Git is undeniably a very important tool for developers. It helps us collaborate seamlessly, track changes efficiently, and maintain project integrity across distributed environments.

But as projects grow in complexity and scope, so do their dependencies. So we need a mechanism to properly manage these dependencies as they grow. This mechanism is known as Git submodules.

In this article, we'll delve into the world of Git submodules in order to have a better understanding of how they work.

Prerequisites

  • A basic understanding of Git and GitHub.
  • Git installed.

What are Git Submodules?

A Git submodule refers to a Git repository that exists within another Git repository.

You can think of it as a child repository or a subset of a main repository.

Git submodules provide a structured way of including external repositories in a project while retaining the benefits of having a repository maintained separately.

Difference between a Repository and a Submodule

A submodule is also a repository. The only difference between a submodule and a repository is the fact that a submodule can only exist as a Git repository inside another repository. If a submodule exists outside a repository, it can no longer be called a submodule. It can only be referred to as a repository.

All submodules are repositories but not all repositories are submodules.

How to Add a Git Submodule

To add a Git submodule, first ensure that you are within a Git repository, and you have the URL of the remote repository you want to add as a submodule.

Then, use the git submodule add command, followed by the URL of the repository you want to add.

git submodule add <submodule_url>

The above command will add the submodule at the root level of your main repository by default.

To specify a directory where you want the submodule to be located within your main repository, add the path argument to the command.

git submodule add <submodule_url> <path>

Where:

  • <submodule_url> is the URL of the Git repository that you want to add as a submodule.
  • <path> is the path where you want the submodule to be added within your repository.

The .gitmodules File

Upon creating a new git submodule with the git submodule add command, a new file will be added to the root level of your main repository. That file is the .gitmodules file.
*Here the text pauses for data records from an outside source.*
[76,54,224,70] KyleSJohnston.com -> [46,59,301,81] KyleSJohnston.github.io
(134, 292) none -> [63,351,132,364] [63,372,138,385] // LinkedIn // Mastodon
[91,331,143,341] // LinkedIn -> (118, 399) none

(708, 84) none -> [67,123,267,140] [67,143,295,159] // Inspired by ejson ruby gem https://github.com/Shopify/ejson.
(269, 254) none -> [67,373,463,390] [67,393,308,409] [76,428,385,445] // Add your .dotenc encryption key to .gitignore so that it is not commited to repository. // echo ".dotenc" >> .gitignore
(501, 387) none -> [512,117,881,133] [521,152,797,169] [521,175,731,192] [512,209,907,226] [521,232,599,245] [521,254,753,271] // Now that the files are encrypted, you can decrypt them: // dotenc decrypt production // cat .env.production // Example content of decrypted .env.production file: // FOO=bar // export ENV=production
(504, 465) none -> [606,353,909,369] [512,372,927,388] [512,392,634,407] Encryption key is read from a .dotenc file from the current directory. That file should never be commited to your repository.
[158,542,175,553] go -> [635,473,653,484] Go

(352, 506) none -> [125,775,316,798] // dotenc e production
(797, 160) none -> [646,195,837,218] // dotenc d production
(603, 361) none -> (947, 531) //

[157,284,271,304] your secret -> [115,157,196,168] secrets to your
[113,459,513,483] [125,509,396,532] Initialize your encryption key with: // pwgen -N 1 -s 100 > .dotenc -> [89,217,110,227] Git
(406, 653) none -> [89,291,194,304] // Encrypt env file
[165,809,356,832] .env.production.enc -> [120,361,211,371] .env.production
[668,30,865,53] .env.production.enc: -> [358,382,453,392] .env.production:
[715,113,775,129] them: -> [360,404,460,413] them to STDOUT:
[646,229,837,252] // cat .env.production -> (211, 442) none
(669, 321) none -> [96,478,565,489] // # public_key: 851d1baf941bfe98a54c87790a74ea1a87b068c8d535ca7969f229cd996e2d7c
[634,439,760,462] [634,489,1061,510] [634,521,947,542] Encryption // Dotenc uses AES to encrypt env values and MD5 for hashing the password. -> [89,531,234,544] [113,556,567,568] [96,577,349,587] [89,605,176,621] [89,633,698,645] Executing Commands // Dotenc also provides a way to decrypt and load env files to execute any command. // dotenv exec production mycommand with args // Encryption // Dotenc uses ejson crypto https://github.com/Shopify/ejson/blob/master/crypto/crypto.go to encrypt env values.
.gitmodules is a configuration file used by Git to store information about the submodules present in a repository. It contains details about each submodule, such as their URLs and paths.

This file helps ensure that when you clone or update a repository with submodules, Git knows where to fetch the submodule contents and which versions of the submodules to use.

Here's an example of what the .gitmodules file looks like:

[submodule "example"]
    path = example
    url = https://github.com/example/example.git

If you have more than one submodule in your project, this is what your .gitmodules file will look like:

[submodule "submodule1"]
    path = submodule1
    url = https://github.com/example/submodule1.git

[submodule "submodule2"]
    path = submodule2
    url = https://github.com/example/submodule2.git

[submodule "submodule3"]
    path = submodule3
    url = https://github.com/example/submodule3.git

How not to Add a Submodule

Sometimes you may be tempted to use the git clone command to add a repository as a dependency within your repository. You should resist that temptation!

If you use the git clone command, you will get the following message on your Git Bash terminal: "You've added another git repository inside your current repository. Clones of the outer repository will not contain the contents of the embedded repository and will not know how to obtain it..."

git_hint
git clone command when trying to add a submodule

I got this message while trying to add a submodule to the theme/anake directory using the git clone command.

There are mainly two reasons why you shouldn't use this command:

  1. The submodule directory will be empty when you push your code to your remote repository.
  2. Clones of the outer repository (main repo) will not contain the contents of the embedded repository (submodule) and will not know how to obtain it, as stated by Git in the message above.

And the above reasons are issues that stem from not having the .gitmodules file (which is automatically added when you use the git submodule add command) at the root level of your main repository.

Manually adding the .gitmodules file at the root level of your main repository will fix the above issues. However, creating a submodule using the git submodule add command would prevent them.

How to Clone a Repository with a Git Submodule

There are two commands that you need to remember whenever you want to clone repositories with submodules in them. Those commands are:

git submodule init: This command initializes the submodules defined in the repository. When you clone a repository that contains submodules, Git doesn't automatically fetch the submodule contents. You need to run git submodule init to initialize them first.

Git reads the .gitmodules file in the repository to configure the submodules and prepares to fetch the submodule contents when you run git submodule update.

git submodule update: This command fetches the latest commits from the submodule repositories.

If there are new commits in the submodule repositories, you may need to run git submodule update to update the submodules to the latest state.

To clone repositories having submodules in them, the first thing you need to do is run the git clone command for that repository.

git clone <repository_URL>

After that, run the git submodule init command at the root level of the main repository.

git submodule init

Then, finally, run the git submodule update command.

git submodule update

Conclusion

Git submodules serve as a mechanism to efficiently manage dependencies within a project. They enable the seamless incorporation of external repositories into a main project, maintaining clear boundaries between components while facilitating collaboration.

By leveraging submodules, developers can streamline workflows, maintain project integrity, and facilitate efficient collaboration, ultimately contributing to more robust and scalable development processes.